[Record extracts Boundary: Start]
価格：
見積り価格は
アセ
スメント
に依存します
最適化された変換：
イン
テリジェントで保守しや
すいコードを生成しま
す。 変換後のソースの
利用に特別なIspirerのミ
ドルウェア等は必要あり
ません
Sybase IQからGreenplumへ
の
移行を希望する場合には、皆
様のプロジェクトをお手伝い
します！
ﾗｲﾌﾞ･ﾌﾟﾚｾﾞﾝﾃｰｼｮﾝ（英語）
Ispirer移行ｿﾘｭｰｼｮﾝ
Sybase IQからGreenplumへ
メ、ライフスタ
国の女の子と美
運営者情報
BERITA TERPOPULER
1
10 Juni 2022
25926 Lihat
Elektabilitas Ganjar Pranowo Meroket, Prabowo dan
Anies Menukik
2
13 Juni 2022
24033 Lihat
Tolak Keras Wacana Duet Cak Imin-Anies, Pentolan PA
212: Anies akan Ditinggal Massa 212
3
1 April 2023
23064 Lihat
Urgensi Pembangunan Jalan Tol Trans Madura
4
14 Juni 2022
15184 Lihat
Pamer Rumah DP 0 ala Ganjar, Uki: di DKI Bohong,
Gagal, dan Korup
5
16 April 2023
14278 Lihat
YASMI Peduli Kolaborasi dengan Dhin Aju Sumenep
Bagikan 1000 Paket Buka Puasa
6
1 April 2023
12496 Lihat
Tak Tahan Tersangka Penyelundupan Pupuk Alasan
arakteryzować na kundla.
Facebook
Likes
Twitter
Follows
[Record extracts Boundary: End]
[Record extracts Boundary: Start]
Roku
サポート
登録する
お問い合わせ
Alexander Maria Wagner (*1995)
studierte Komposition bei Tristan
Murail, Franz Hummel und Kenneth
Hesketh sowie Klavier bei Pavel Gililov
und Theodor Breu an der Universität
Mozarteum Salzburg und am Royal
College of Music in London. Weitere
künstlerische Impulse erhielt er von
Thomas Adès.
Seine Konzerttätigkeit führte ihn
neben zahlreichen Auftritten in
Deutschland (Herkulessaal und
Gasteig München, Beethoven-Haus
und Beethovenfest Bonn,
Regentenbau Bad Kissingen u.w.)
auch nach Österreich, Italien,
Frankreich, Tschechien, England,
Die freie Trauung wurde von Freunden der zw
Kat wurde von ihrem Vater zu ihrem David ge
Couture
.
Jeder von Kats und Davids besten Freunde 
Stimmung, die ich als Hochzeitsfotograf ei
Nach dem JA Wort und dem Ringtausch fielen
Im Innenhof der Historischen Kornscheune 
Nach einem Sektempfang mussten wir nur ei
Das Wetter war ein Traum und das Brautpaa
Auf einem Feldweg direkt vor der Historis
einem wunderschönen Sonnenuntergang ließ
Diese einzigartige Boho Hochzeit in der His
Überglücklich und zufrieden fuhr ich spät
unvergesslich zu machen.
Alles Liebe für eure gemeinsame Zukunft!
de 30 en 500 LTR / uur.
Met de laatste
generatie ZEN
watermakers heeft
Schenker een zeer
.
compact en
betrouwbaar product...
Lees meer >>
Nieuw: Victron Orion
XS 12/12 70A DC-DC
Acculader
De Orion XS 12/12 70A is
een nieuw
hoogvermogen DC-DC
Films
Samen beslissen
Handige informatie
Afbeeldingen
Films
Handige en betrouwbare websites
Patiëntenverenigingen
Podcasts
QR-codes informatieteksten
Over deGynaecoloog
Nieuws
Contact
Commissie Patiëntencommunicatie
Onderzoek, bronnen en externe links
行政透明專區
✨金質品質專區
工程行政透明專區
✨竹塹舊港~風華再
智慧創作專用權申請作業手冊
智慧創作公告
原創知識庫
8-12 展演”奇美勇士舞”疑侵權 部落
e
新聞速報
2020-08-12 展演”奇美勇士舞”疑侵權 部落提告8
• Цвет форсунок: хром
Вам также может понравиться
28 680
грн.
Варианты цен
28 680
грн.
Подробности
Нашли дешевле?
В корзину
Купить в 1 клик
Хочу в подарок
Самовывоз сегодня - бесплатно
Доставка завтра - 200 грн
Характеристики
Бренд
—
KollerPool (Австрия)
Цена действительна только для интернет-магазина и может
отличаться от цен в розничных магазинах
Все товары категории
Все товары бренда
[Record extracts Boundary: End]
▶ **What is needed**:
Gather every line from the items above that contains the word "Lihat". Treat uppercase and lowercase letters as different.

▶ **Your solution**:
25926 Lihat
24033 Lihat
23064 Lihat
15184 Lihat
14278 Lihat
12496 Lihat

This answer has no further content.